RECORDS FOR THIS EXERCISE:
________
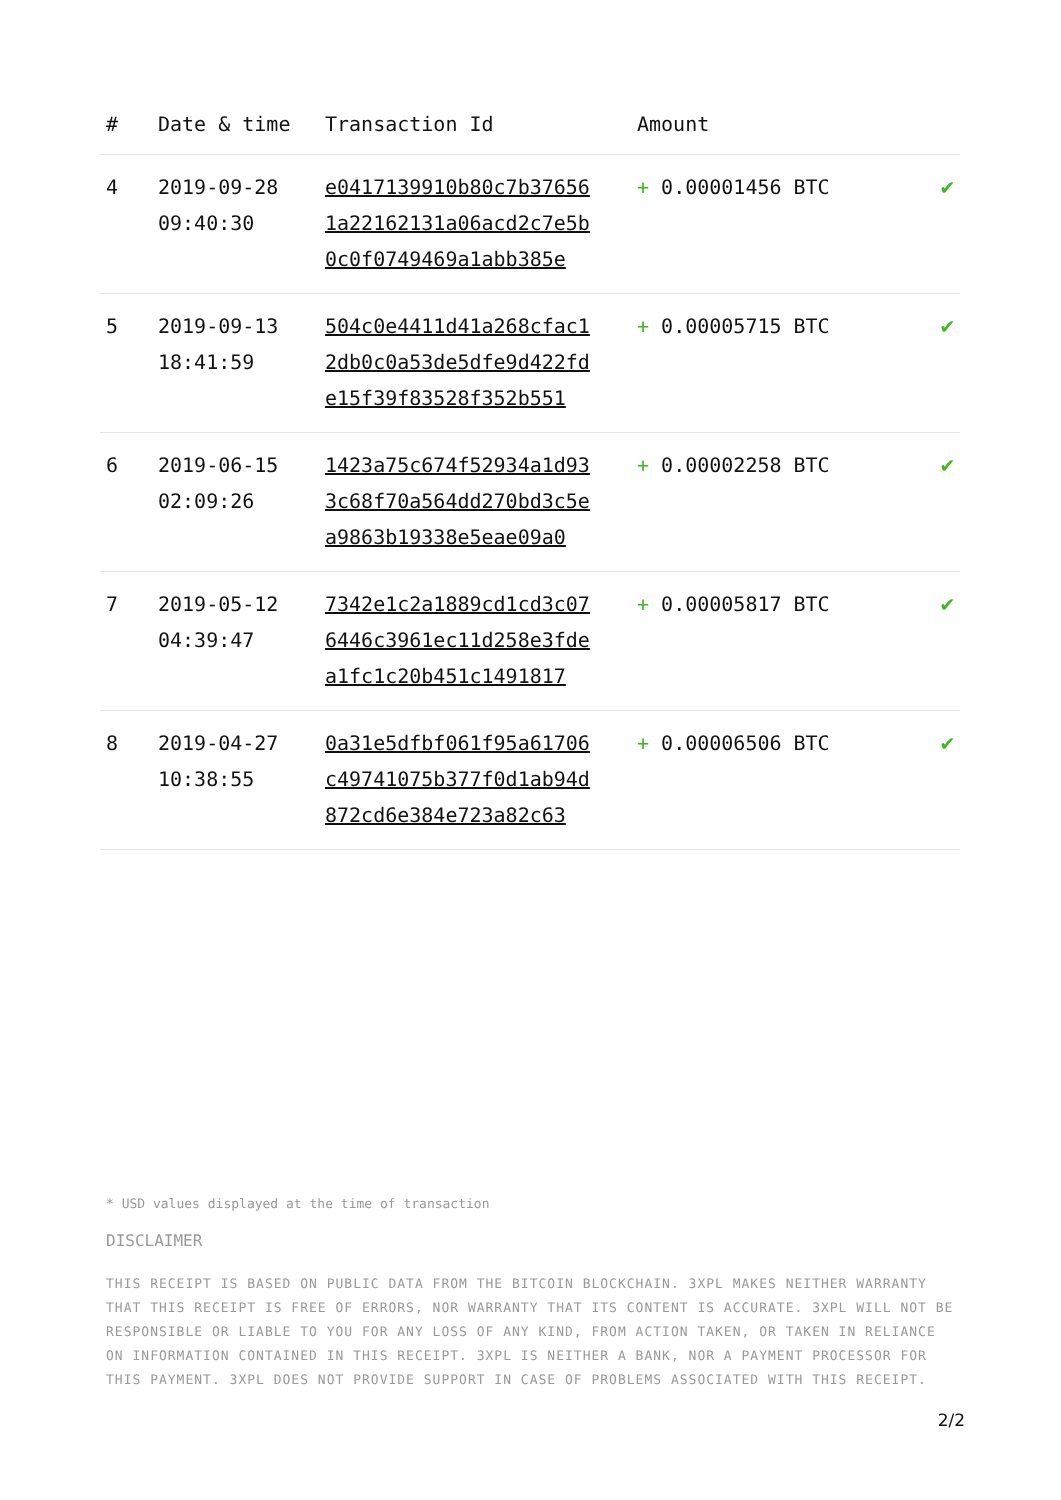| # | Date & time | Transaction Id | Amount | |
| --- | --- | --- | --- | --- |
| 4 | 2019-09-28 09:40:30 | e0417139910b80c7b37656 1a22162131a06acd2c7e5b 0c0f0749469a1abb385e | + 0.00001456 BTC | ✔ |
| 5 | 2019-09-13 18:41:59 | 504c0e4411d41a268cfac1 2db0c0a53de5dfe9d422fd e15f39f83528f352b551 | + 0.00005715 BTC | ✔ |
| 6 | 2019-06-15 02:09:26 | 1423a75c674f52934a1d93 3c68f70a564dd270bd3c5e a9863b19338e5eae09a0 | + 0.00002258 BTC | ✔ |
| 7 | 2019-05-12 04:39:47 | 7342e1c2a1889cd1cd3c07 6446c3961ec11d258e3fde a1fc1c20b451c1491817 | + 0.00005817 BTC | ✔ |
| 8 | 2019-04-27 10:38:55 | 0a31e5dfbf061f95a61706 c49741075b377f0d1ab94d 872cd6e384e723a82c63 | + 0.00006506 BTC | ✔ |
* USD values displayed at the time of transaction
DISCLAIMER
THIS RECEIPT IS BASED ON PUBLIC DATA FROM THE BITCOIN BLOCKCHAIN. 3XPL MAKES NEITHER WARRANTY THAT THIS RECEIPT IS FREE OF ERRORS, NOR WARRANTY THAT ITS CONTENT IS ACCURATE. 3XPL WILL NOT BE RESPONSIBLE OR LIABLE TO YOU FOR ANY LOSS OF ANY KIND, FROM ACTION TAKEN, OR TAKEN IN RELIANCE ON INFORMATION CONTAINED IN THIS RECEIPT. 3XPL IS NEITHER A BANK, NOR A PAYMENT PROCESSOR FOR THIS PAYMENT. 3XPL DOES NOT PROVIDE SUPPORT IN CASE OF PROBLEMS ASSOCIATED WITH THIS RECEIPT.
2/2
________
TRY IT: Write out the whole listing verbatim, images excluded.

ANSWER FOR THIS EXERCISE:
| # | Date & time | Transaction Id | Amount | |
| --- | --- | --- | --- | --- |
| 4 | 2019-09-28 09:40:30 | e0417139910b80c7b37656 1a22162131a06acd2c7e5b 0c0f0749469a1abb385e | + 0.00001456 BTC | ✔ |
| 5 | 2019-09-13 18:41:59 | 504c0e4411d41a268cfac1 2db0c0a53de5dfe9d422fd e15f39f83528f352b551 | + 0.00005715 BTC | ✔ |
| 6 | 2019-06-15 02:09:26 | 1423a75c674f52934a1d93 3c68f70a564dd270bd3c5e a9863b19338e5eae09a0 | + 0.00002258 BTC | ✔ |
| 7 | 2019-05-12 04:39:47 | 7342e1c2a1889cd1cd3c07 6446c3961ec11d258e3fde a1fc1c20b451c1491817 | + 0.00005817 BTC | ✔ |
| 8 | 2019-04-27 10:38:55 | 0a31e5dfbf061f95a61706 c49741075b377f0d1ab94d 872cd6e384e723a82c63 | + 0.00006506 BTC | ✔ |
* USD values displayed at the time of transaction
DISCLAIMER
THIS RECEIPT IS BASED ON PUBLIC DATA FROM THE BITCOIN BLOCKCHAIN. 3XPL MAKES NEITHER WARRANTY THAT THIS RECEIPT IS FREE OF ERRORS, NOR WARRANTY THAT ITS CONTENT IS ACCURATE. 3XPL WILL NOT BE RESPONSIBLE OR LIABLE TO YOU FOR ANY LOSS OF ANY KIND, FROM ACTION TAKEN, OR TAKEN IN RELIANCE ON INFORMATION CONTAINED IN THIS RECEIPT. 3XPL IS NEITHER A BANK, NOR A PAYMENT PROCESSOR FOR THIS PAYMENT. 3XPL DOES NOT PROVIDE SUPPORT IN CASE OF PROBLEMS ASSOCIATED WITH THIS RECEIPT.
2/2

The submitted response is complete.